Duplicate the lines of the material below, starting at the line containing "city: Esbjerg" and ending at the line containing "latitude: 42.5121", both included.

====== RECORDED DATA

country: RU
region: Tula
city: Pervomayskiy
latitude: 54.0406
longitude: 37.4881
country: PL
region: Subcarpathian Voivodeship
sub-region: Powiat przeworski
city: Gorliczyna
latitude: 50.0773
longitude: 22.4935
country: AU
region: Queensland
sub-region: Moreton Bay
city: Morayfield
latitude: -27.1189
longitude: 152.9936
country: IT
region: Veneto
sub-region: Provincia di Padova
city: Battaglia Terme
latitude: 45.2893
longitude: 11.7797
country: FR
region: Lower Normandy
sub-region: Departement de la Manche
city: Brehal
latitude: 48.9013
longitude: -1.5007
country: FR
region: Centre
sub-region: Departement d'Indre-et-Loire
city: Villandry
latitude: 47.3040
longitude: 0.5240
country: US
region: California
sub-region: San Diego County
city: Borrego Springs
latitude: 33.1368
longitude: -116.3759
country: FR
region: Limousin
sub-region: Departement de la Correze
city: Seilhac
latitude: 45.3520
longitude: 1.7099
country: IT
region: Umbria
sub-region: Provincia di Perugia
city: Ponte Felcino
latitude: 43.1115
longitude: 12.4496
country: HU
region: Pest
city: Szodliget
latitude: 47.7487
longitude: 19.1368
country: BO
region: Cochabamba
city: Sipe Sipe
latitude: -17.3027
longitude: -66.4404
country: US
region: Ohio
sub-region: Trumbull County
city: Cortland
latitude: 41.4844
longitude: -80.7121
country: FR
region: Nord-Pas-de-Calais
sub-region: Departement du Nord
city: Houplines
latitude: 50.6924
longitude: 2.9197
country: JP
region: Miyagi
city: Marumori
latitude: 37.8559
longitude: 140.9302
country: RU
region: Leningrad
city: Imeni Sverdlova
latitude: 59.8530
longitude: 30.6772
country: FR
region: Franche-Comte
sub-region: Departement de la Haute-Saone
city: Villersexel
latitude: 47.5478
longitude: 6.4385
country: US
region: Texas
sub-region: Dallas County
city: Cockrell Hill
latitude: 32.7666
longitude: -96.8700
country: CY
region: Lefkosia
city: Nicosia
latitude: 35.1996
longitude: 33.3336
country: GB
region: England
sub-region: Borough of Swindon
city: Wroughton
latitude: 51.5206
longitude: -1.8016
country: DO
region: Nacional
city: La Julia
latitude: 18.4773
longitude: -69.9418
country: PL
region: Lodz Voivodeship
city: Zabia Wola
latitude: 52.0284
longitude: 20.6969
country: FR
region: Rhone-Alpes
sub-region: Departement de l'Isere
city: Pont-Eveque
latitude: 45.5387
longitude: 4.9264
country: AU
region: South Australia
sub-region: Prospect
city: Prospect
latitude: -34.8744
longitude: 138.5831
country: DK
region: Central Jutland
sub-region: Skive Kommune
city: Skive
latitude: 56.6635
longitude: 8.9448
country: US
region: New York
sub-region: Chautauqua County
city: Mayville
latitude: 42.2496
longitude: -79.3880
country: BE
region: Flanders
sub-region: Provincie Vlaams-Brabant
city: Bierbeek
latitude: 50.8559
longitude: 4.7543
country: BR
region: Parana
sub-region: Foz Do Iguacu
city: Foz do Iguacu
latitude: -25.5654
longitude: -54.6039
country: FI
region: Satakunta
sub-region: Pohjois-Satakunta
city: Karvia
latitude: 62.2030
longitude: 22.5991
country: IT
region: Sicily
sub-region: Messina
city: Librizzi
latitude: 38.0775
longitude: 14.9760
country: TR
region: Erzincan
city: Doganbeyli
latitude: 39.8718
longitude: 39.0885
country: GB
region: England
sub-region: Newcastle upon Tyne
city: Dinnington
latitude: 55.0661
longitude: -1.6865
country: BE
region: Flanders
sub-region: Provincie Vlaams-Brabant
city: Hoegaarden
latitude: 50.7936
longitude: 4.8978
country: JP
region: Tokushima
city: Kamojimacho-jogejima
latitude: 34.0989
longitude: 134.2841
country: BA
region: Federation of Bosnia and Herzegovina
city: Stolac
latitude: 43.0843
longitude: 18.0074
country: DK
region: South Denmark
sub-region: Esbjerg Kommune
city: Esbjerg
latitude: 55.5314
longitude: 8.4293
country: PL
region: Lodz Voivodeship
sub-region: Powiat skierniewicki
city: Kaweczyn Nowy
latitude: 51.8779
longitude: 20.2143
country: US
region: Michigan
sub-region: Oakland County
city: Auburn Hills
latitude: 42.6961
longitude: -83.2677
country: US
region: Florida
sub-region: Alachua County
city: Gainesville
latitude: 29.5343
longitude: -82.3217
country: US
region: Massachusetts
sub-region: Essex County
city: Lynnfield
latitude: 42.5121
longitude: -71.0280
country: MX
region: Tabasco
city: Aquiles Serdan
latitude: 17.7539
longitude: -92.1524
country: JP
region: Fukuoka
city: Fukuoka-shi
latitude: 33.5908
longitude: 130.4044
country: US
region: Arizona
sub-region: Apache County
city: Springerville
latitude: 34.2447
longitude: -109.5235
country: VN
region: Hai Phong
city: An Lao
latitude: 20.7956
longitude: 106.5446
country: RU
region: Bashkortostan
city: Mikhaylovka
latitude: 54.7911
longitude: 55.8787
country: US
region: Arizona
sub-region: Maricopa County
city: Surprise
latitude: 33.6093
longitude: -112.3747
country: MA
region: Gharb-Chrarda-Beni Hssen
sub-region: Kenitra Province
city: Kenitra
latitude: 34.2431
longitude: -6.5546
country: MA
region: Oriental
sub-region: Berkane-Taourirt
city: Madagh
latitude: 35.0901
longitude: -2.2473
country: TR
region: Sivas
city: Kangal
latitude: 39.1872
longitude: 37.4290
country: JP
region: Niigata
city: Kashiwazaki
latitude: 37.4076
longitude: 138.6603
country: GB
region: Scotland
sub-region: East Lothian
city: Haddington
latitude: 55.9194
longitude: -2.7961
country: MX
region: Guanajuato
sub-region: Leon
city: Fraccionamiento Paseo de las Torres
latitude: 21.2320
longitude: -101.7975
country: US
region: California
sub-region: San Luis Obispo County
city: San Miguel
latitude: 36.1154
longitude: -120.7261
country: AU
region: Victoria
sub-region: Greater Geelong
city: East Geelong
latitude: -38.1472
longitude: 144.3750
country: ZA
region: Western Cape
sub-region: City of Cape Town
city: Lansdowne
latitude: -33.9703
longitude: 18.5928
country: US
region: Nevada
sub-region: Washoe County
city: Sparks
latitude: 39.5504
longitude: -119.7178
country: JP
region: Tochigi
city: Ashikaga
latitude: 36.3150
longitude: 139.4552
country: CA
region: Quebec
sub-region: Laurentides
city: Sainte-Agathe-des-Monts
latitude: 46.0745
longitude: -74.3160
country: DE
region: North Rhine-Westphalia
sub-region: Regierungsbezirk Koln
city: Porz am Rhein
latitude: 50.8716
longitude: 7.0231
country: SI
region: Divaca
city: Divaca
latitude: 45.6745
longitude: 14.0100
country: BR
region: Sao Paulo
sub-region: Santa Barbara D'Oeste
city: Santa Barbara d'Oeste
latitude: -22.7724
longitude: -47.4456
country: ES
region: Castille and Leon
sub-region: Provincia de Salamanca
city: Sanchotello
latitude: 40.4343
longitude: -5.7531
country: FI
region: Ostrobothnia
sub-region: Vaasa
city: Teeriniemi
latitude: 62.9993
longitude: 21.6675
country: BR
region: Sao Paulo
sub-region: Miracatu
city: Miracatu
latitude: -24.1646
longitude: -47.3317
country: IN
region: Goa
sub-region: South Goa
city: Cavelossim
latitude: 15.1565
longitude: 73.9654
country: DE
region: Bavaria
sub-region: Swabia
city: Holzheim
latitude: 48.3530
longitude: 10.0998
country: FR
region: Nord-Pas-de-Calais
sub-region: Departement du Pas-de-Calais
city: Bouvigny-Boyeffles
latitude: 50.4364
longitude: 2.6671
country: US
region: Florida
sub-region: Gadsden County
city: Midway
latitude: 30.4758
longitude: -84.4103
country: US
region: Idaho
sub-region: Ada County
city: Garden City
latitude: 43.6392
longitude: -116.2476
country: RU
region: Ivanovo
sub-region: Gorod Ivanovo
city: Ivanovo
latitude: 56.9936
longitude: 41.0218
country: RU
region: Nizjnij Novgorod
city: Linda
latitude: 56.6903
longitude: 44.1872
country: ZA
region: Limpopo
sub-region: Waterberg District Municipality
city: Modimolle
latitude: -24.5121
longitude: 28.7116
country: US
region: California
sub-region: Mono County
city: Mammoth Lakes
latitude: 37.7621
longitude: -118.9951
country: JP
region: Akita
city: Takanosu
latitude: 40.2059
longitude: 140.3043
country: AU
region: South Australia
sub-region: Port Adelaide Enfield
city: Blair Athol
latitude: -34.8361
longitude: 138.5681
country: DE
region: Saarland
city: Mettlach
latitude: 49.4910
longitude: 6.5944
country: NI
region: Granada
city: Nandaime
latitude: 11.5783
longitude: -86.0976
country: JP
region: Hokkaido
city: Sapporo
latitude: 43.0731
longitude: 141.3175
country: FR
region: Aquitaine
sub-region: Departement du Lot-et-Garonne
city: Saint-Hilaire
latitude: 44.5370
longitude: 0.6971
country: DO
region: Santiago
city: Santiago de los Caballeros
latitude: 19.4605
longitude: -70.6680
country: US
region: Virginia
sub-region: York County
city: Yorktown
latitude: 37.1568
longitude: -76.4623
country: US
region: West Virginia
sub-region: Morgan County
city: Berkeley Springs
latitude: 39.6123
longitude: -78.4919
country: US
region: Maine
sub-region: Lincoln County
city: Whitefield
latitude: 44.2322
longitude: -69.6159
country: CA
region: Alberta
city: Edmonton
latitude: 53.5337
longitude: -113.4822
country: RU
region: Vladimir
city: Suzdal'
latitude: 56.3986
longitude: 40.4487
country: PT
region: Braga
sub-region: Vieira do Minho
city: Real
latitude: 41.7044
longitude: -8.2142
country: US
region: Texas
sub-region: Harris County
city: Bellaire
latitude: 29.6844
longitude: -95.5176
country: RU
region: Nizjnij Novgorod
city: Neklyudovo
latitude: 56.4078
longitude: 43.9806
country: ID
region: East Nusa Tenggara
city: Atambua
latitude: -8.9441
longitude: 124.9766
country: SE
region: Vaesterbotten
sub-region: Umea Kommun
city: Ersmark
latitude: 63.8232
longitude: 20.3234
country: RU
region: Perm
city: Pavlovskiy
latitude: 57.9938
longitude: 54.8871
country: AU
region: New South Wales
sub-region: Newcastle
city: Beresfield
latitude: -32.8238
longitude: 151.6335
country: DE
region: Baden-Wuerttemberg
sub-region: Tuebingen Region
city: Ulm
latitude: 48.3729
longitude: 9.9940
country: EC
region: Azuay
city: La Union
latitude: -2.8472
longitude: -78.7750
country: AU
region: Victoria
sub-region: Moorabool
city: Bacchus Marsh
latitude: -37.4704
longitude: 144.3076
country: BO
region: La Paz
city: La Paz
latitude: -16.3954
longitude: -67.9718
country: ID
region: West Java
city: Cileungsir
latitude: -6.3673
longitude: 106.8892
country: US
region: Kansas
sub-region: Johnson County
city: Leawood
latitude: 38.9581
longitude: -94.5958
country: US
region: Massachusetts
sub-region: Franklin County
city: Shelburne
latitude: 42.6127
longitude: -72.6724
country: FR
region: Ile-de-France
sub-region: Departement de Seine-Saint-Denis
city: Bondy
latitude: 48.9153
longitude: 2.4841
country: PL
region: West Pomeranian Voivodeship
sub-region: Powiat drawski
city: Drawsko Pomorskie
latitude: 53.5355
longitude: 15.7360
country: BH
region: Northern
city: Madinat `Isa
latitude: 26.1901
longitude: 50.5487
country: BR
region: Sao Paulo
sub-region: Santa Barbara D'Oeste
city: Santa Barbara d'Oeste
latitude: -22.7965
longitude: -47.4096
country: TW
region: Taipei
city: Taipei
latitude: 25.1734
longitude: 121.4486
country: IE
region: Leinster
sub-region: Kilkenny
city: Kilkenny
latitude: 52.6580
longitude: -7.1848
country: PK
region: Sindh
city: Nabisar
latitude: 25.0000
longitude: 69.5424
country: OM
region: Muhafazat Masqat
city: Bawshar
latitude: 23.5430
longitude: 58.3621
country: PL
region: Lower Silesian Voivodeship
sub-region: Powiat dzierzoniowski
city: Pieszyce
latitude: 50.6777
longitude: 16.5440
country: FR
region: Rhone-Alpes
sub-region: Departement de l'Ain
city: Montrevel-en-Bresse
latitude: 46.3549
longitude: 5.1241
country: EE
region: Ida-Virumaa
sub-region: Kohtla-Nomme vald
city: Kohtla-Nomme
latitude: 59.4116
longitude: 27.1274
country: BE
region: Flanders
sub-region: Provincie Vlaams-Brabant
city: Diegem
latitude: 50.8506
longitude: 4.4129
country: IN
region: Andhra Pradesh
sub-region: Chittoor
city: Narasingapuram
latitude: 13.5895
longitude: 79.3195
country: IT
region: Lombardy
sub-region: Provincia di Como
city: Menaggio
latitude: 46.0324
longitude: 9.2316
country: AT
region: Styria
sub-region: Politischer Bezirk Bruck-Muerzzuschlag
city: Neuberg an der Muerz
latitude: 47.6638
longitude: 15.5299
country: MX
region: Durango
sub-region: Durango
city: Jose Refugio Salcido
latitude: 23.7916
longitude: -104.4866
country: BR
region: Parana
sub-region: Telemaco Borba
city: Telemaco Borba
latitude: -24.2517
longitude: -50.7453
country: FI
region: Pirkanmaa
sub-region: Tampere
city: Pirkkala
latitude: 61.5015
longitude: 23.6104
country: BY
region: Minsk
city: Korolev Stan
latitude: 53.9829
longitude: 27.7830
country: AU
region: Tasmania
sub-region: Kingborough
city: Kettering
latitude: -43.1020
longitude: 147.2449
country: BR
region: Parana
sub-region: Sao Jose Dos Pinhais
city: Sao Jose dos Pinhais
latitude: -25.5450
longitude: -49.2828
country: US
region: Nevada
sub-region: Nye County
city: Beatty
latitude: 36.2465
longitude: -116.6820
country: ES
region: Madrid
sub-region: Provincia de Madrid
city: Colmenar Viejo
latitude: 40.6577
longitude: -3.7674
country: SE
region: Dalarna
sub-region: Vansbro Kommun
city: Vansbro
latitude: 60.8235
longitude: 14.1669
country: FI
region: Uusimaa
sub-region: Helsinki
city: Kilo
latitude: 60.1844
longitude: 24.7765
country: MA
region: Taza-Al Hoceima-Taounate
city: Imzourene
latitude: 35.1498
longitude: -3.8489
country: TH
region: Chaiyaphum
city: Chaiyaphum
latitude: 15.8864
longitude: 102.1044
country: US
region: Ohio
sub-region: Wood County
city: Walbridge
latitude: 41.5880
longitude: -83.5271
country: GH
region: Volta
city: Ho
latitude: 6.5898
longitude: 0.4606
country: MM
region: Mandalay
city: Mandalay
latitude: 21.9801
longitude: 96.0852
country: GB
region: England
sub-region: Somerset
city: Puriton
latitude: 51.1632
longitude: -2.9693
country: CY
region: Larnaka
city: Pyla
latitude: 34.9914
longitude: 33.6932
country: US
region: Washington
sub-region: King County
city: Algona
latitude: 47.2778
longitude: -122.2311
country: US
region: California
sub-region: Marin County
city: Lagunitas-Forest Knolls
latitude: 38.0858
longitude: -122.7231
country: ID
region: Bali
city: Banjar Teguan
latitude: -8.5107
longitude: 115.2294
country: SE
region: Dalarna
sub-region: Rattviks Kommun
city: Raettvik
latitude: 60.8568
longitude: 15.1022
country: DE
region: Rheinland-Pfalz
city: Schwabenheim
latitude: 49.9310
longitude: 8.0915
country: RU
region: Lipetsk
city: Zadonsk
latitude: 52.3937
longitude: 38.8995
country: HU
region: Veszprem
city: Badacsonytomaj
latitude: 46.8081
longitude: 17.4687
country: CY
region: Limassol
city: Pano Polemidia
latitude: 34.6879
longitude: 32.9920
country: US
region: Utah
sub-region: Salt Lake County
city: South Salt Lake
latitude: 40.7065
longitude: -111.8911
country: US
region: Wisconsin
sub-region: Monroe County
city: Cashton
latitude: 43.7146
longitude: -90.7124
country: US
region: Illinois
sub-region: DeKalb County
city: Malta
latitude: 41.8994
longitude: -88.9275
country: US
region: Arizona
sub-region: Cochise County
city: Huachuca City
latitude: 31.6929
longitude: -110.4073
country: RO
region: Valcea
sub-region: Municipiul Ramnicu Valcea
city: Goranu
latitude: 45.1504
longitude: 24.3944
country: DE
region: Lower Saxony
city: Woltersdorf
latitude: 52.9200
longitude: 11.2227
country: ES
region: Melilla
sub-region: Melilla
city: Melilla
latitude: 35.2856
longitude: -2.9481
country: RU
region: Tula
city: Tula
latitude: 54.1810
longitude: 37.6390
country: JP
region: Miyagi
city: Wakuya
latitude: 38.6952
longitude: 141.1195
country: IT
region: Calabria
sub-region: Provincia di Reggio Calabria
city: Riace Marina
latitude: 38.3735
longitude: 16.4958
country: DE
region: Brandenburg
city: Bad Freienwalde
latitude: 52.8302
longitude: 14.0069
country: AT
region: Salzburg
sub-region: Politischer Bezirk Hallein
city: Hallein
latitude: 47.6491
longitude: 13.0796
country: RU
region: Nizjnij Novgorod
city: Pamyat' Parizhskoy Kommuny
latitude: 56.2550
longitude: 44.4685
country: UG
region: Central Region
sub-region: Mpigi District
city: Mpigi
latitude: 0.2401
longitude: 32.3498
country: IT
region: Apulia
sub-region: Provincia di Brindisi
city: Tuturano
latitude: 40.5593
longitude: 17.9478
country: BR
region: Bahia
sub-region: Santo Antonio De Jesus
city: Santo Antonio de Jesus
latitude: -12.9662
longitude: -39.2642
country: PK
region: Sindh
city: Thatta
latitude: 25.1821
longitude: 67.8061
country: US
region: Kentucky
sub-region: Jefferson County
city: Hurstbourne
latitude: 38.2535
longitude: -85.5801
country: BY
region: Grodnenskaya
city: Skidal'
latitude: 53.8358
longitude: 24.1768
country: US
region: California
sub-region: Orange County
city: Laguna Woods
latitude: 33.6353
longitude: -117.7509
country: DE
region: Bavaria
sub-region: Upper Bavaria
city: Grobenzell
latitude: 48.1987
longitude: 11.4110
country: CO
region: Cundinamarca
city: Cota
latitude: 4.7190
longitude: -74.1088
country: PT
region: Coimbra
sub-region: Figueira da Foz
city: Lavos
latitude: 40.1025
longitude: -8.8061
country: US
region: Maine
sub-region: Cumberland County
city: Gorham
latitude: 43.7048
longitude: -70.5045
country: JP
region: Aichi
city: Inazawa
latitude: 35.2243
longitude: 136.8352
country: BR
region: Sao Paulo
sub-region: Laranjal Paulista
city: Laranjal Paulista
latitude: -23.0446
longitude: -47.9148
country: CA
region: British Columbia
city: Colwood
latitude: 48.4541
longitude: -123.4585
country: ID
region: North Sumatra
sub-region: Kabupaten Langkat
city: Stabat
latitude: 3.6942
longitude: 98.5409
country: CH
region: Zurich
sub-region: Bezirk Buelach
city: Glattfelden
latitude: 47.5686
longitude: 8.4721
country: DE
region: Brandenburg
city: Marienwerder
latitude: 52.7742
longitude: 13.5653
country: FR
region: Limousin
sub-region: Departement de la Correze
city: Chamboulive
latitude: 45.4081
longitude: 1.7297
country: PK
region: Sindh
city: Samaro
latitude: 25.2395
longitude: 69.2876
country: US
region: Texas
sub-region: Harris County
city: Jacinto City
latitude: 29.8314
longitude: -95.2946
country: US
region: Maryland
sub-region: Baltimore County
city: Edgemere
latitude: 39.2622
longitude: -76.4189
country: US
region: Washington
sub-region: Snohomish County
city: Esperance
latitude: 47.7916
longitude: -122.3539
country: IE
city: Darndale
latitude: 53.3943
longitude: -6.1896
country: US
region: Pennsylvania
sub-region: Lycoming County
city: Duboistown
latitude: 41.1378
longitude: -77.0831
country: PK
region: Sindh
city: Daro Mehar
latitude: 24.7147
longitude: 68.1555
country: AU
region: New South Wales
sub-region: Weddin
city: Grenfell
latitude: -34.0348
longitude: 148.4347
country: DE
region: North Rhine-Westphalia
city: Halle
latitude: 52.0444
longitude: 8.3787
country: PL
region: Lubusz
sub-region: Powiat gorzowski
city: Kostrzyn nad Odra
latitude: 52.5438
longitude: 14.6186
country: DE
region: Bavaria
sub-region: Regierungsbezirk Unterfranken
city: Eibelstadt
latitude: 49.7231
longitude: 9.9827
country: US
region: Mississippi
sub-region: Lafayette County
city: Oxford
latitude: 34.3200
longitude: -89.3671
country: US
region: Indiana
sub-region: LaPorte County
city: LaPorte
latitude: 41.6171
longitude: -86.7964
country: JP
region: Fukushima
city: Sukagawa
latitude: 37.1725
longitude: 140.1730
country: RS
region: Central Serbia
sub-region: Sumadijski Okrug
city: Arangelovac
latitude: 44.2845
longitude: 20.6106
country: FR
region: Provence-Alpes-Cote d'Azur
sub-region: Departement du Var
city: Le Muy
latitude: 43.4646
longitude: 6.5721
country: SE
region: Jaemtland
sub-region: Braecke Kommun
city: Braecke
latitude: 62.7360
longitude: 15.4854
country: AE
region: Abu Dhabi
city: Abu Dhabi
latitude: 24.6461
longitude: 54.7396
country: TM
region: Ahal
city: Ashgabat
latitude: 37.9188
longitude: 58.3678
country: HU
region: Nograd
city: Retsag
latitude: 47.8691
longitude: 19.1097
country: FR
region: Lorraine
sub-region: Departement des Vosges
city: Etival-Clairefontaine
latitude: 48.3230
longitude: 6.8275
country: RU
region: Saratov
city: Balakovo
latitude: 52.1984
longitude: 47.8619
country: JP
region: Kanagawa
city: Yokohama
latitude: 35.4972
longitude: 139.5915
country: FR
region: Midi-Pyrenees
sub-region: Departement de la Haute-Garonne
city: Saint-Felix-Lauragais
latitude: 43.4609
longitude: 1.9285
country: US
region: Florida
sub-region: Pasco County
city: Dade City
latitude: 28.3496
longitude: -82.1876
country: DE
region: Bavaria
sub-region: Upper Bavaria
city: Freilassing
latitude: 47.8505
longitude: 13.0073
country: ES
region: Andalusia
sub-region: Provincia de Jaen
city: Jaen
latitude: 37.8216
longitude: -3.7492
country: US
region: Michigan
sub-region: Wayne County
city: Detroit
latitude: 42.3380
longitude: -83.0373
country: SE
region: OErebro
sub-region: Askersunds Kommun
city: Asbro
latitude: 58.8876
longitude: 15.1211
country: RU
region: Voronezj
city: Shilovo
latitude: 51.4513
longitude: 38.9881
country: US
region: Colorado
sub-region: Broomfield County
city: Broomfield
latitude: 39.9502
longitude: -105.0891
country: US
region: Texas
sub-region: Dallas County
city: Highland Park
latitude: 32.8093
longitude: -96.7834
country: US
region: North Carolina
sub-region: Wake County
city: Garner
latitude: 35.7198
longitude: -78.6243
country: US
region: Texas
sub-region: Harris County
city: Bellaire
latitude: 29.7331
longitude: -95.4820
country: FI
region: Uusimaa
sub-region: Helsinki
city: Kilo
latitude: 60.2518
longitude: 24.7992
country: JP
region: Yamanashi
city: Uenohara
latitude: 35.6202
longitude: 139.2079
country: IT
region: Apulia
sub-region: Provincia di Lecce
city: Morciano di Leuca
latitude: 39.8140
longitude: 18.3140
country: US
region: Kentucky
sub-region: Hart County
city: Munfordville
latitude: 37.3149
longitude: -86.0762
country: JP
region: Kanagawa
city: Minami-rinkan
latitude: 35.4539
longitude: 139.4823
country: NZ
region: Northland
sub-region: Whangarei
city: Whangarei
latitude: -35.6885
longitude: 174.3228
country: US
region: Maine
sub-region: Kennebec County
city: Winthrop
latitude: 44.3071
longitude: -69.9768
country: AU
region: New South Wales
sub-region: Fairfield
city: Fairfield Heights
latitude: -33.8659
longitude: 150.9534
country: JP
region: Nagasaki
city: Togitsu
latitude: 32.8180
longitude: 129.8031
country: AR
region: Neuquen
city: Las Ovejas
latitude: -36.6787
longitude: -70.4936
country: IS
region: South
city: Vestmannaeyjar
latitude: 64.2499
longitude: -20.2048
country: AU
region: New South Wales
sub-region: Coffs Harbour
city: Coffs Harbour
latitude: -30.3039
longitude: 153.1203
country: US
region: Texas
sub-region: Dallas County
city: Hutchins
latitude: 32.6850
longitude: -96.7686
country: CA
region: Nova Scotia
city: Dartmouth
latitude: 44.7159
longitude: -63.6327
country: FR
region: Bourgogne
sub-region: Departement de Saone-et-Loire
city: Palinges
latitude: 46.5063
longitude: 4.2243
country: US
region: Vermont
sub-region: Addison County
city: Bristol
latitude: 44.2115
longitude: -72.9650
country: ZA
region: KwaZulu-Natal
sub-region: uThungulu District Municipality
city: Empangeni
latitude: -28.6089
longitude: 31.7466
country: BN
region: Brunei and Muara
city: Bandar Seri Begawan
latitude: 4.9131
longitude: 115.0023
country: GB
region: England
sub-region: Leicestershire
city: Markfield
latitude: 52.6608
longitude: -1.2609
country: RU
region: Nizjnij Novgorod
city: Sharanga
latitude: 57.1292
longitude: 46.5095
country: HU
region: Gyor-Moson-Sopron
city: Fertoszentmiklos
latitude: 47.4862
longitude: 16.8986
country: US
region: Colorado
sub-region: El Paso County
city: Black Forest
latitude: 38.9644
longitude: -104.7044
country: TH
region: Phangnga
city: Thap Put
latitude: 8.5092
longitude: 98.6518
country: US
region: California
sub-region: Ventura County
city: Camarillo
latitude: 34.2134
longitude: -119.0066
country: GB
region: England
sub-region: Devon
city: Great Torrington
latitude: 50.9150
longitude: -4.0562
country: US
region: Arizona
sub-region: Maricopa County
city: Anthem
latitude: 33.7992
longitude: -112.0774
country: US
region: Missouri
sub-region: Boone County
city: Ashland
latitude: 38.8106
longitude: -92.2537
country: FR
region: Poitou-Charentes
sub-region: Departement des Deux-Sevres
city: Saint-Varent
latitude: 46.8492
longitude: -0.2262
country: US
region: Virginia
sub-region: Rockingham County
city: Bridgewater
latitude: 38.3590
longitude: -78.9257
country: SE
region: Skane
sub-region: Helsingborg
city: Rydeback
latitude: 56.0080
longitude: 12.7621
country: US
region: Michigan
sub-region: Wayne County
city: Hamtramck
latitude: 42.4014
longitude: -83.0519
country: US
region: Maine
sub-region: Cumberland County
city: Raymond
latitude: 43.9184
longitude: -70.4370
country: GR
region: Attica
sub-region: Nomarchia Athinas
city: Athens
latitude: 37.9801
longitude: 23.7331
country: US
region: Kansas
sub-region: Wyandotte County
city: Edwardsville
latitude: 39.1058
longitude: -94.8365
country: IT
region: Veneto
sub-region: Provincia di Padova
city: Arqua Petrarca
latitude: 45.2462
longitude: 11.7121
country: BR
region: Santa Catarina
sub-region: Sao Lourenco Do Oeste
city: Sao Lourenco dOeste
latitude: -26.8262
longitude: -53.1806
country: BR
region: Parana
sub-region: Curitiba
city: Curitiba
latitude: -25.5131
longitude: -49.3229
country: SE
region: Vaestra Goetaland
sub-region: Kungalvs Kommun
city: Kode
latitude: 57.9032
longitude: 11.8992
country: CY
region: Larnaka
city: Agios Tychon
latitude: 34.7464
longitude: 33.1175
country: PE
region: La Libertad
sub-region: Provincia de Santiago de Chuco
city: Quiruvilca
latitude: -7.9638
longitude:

============

TASK OUTPUT
city: Esbjerg
latitude: 55.5314
longitude: 8.4293
country: PL
region: Lodz Voivodeship
sub-region: Powiat skierniewicki
city: Kaweczyn Nowy
latitude: 51.8779
longitude: 20.2143
country: US
region: Michigan
sub-region: Oakland County
city: Auburn Hills
latitude: 42.6961
longitude: -83.2677
country: US
region: Florida
sub-region: Alachua County
city: Gainesville
latitude: 29.5343
longitude: -82.3217
country: US
region: Massachusetts
sub-region: Essex County
city: Lynnfield
latitude: 42.5121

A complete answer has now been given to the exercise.